[[ DATA SHOWN, beginning ]]

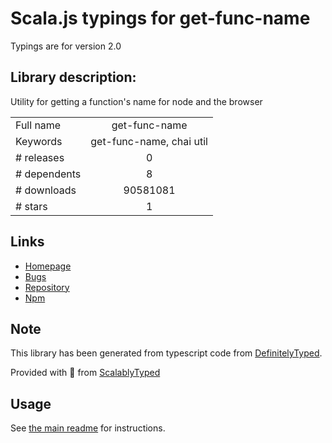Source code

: 
# Scala.js typings for get-func-name

Typings are for version 2.0

## Library description:
Utility for getting a function's name for node and the browser

|                    |                 |
| ------------------ | :-------------: |
| Full name          | get-func-name |
| Keywords           | get-func-name, chai util |
| # releases         | 0 |
| # dependents       | 8 |
| # downloads        | 90581081 |
| # stars            | 1 |

## Links
- [Homepage](https://github.com/chaijs/get-func-name#readme)
- [Bugs](https://github.com/chaijs/get-func-name/issues)
- [Repository](https://github.com/chaijs/get-func-name)
- [Npm](https://www.npmjs.com/package/get-func-name)
    


## Note
This library has been generated from typescript code from [DefinitelyTyped](https://definitelytyped.org).

Provided with :purple_heart: from [ScalablyTyped](https://github.com/oyvindberg/ScalablyTyped)

## Usage
See [the main readme](../../readme.md) for instructions.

[[ DATA SHOWN, end ]]

YOUR OBJECTIVE ::
Can you set down every line of the listing above without any change, leaving out the picture?

SOLVED PROBLEM ::
Source code

: 
# Scala.js typings for get-func-name

Typings are for version 2.0

## Library description:
Utility for getting a function's name for node and the browser

|                    |                 |
| ------------------ | :-------------: |
| Full name          | get-func-name |
| Keywords           | get-func-name, chai util |
| # releases         | 0 |
| # dependents       | 8 |
| # downloads        | 90581081 |
| # stars            | 1 |

## Links
- [Homepage](https://github.com/chaijs/get-func-name#readme)
- [Bugs](https://github.com/chaijs/get-func-name/issues)
- [Repository](https://github.com/chaijs/get-func-name)
- [Npm](https://www.npmjs.com/package/get-func-name)
    


## Note
This library has been generated from typescript code from [DefinitelyTyped](https://definitelytyped.org).

Provided with :purple_heart: from [ScalablyTyped](https://github.com/oyvindberg/ScalablyTyped)

## Usage
See [the main readme](../../readme.md) for instructions.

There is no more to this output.